Por Julián Gorodischer

Soledad Silveyra no para de gritar: “Dios, te bendiga” a cada seleccionado, y el especial de lanzamiento de “Gran Hermano” empieza a parecerse a una mezcla perfecta de “Gente que busca gente” y “Sorpresa y media”. Sólo que esto no es un reencuentro, sino una despedida: hay mucha gente que llora y repite elogios destinados a sus hijos y/o conyuges. ¿Y la sorpresa? Será el encierro voluntario, la intimidad perdida que todos reciben hoy como un regalo. Hasta las 23 horas de este primer sábado, todo sigue por el cauce natural de la TV de cartón: la que adora las músicas que emocionan, los llantos forzados de las abuelas y los gritos de euforia de los “premiados”. Silveyra presenta a los participantes (lindos como modelos publicitarios), y papás y mamás exhiben el orgullo frente al “logro” de sus hijos virtuosos: ellos pasaron un casting y serán famosos. No es poco.

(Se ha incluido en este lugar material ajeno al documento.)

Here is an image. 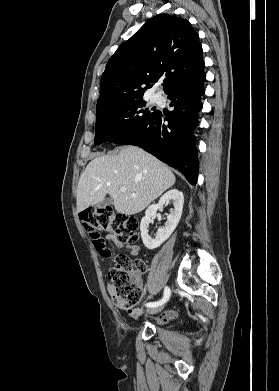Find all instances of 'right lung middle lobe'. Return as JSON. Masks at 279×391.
I'll return each mask as SVG.
<instances>
[{"label":"right lung middle lobe","instance_id":"right-lung-middle-lobe-1","mask_svg":"<svg viewBox=\"0 0 279 391\" xmlns=\"http://www.w3.org/2000/svg\"><path fill=\"white\" fill-rule=\"evenodd\" d=\"M157 111L146 108V102L134 101L96 114L94 144L114 142L128 130L153 117Z\"/></svg>","mask_w":279,"mask_h":391}]
</instances>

Hasta las 23, esto es una verdadera lección de cómo hacer las cosas “a la argentina”: Telefé decide que hay que neutralizar un poco el género más controvertido que se recuerde, y por eso elige a la cálida Silveyra para exhibir “la enorme emoción” que ahora siente. En el gran show de lanzamiento (al que sólo faltan fuegos de artificio), los famosos repentinos posan como si fueran modelos, como para que nadie se confunda: al entrar a la casa no deberían pertenecer al colectivo de la “gente común” sino ser estrellas que todos reconozcan. El rating no espera. Hasta las 23, los participantes se hacen los sorprendidos cuando reciben la noticia de su ingreso a la casa, derraman unas lágrimas y les dicen a los suyos: “Sin vos, no lo hubiera conseguido”. En el estudio, los suyos retribuyen: “Estabas destinado a algo muy grande”. Silveyra se queda con el remate: “Esto es un milagro”.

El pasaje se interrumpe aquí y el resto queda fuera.